Baskılar derinleştirilmek isteniyor

İran’a bağlı Kum vilayetine baktığımızda öğrenci ve öğretmenler de dahil bu uygulamalardan “sıkılmış” durumda. Kum, İran rejiminin deyim yerindeyse uygulamaları için pilot bölge olarak seçtiği bir alan olarak ön planda olması itibariyle önemli bir örnek. Geçtiğimiz günlerde Kum Eğitim Dairesi Kadın İşleri Danışmanlığı, yerel basına verdikleri bir demeçte yapacakları her uygulamada “serbest” olduklarını belirterek rejimin devamının sağlanması için ne gerekiyorsa yapmaya hazır olduklarını savunmuştu. Kurum kadına yönelik ayrımcılığın ve cinsiyet eşitsizliğinin derinleştirilmesi için “onay” aldıklarını ve her türlü “katı kuralı uygulama ile tam yetkili” olduklarını kaydetmişti. Kural ve kaidelerde, yasaklarda her türlü katılığı getirebilecek ve yeni kuralları da uygulamaya koyabilecek yetkiye sahip olan sadece yerel yetkililer değil okul müdürleri, “Cuma imamları” olarak anılan imamlar da buna dahil. Geçtiğimiz günlerde İranlı basketbol oyuncusu Naeema Zafar gittiği bir müsabaka sırasında başörtüsü olmadan poz verdiği için okul müdürü tarafından hem sınıfından uzaklaştırıldı hem de takımdan çıkarıldı.

Öğrencilerden eylem

Kerman Okulu’ndaki öğrenciler okul yönetimi ve müdürünün uygulamalarını protesto etmek için yerel basın organlarına başvurarak eylem yapacaklarını duyurdu. Okullarda küçük bir itirazda bulunan öğrencilerin akıbetleri, Cuma namazlarına katılma zorunluluğu, dini kitapları okuma zorunluğu ile devam ediyor ve hatta eğitim yaşamlarına son veriliyor.

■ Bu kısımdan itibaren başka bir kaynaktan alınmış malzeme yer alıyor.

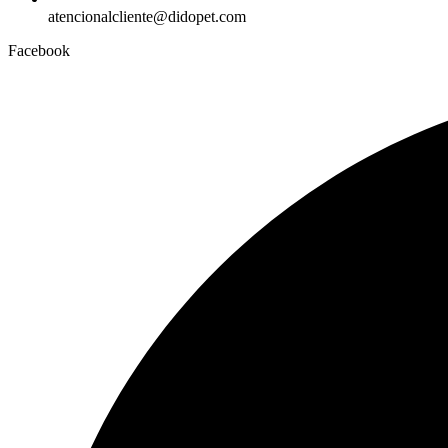
atencionalcliente@didopet.com
Facebook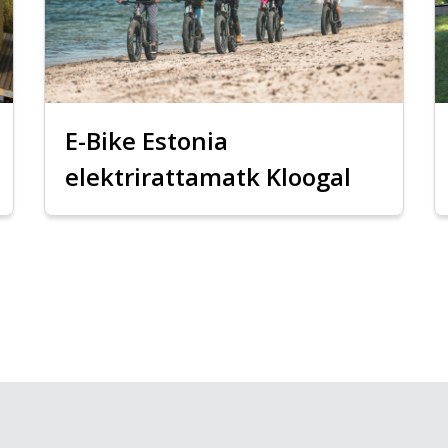
E-Bike Estonia
elektrirattamatk Kloogal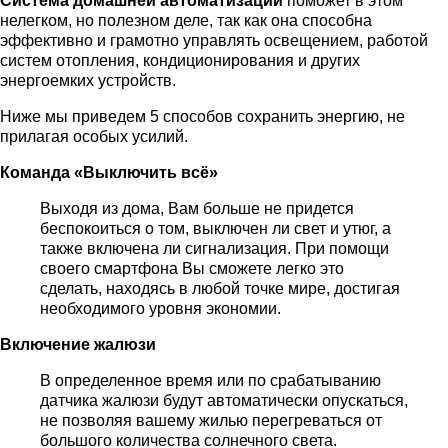
Система домашней автоматизации
поможет в этом
нелегком, но полезном деле, так как она способна
эффективно и грамотно управлять освещением, работой
систем отопления, кондиционирования и других
энергоемких устройств.
Ниже мы приведем 5 способов сохранить энергию, не
прилагая особых усилий.
Команда «Выключить всё»
Выходя из дома, Вам больше не придется
беспокоиться о том, выключен ли свет и утюг, а
также включена ли сигнализация. При помощи
своего смартфона Вы сможете легко это
сделать, находясь в любой точке мире, достигая
необходимого уровня экономии.
Включение жалюзи
В определенное время или по срабатыванию
датчика жалюзи будут автоматически опускаться,
не позволяя вашему жилью перегреваться от
большого количества солнечного света.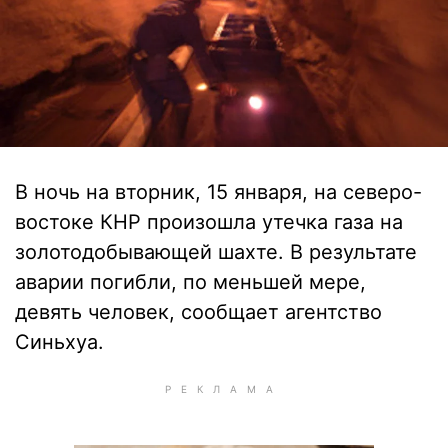
В ночь на вторник, 15 января, на северо-
востоке КНР произошла утечка газа на
золотодобывающей шахте. В результате
аварии погибли, по меньшей мере,
девять человек, сообщает агентство
Синьхуа.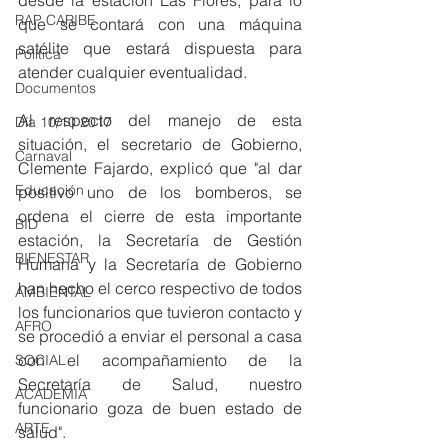
desde la estación Las Flores, para lo 
RAP CARIBE
que se contará con una máquina 
satélite que estará dispuesta para 
Política
atender cualquier eventualidad.
Documentos
Al respecto del manejo de esta 
Día 10/10 2017
situación, el secretario de Gobierno, 
Carnaval
Clemente Fajardo, explicó que "al dar 
Educación
positivo uno de los bomberos, se 
ordena el cierre de esta importante 
BID
estación, la Secretaría de Gestión 
BIENESTAR
Humana y la Secretaría de Gobierno 
han hecho el cerco respectivo de todos 
AMBIENTAL
los funcionarios que tuvieron contacto y 
AFRO
se procedió a enviar el personal a casa 
con el acompañamiento de la 
SOCIAL
Secretaría de Salud, nuestro 
ACADEMIA
funcionario goza de buen estado de 
ARTE
salud".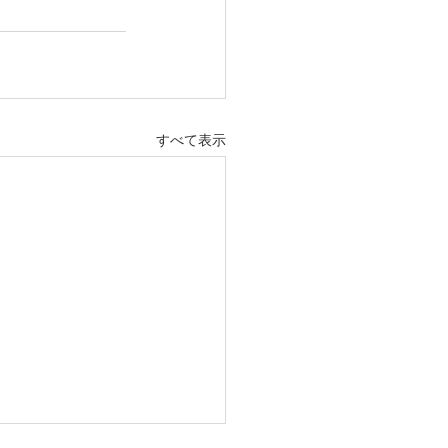
すべて表示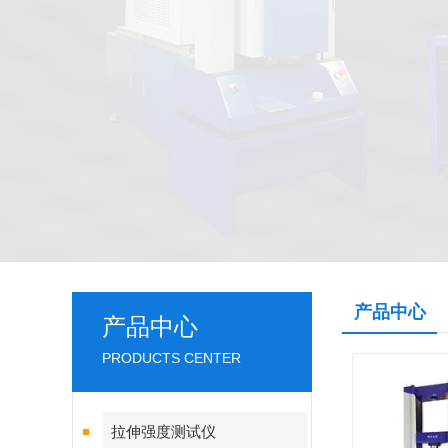
产品中心
产品中心
PRODUCTS CENTER
拉伸强度测试仪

Çocuklar daha çok uzaklaşıyor

Kum’dan öğrenci ve öğretmenlerin aileleri çocuklarına yapılan baskıların bir an önce sona erdirilmesini yapılan baskıların dine yakınlaştırma değil aksine soğutmaya vesile olduğunu söylüyorlar. Kumlu bir anne ise şu paylaşımı yaparak dikkatleri uygulamaların sıkılığı üzerine çekiyor: “Kızım okulda zorbalığa ve baskıya uğruyor. Bunu din adına yapıyorlar. Çocuklarımız için mutlu bir ortam, eğitim ortamı istiyoruz. Tüm bunların tam tersi bir etki yaptığını görmeliler.”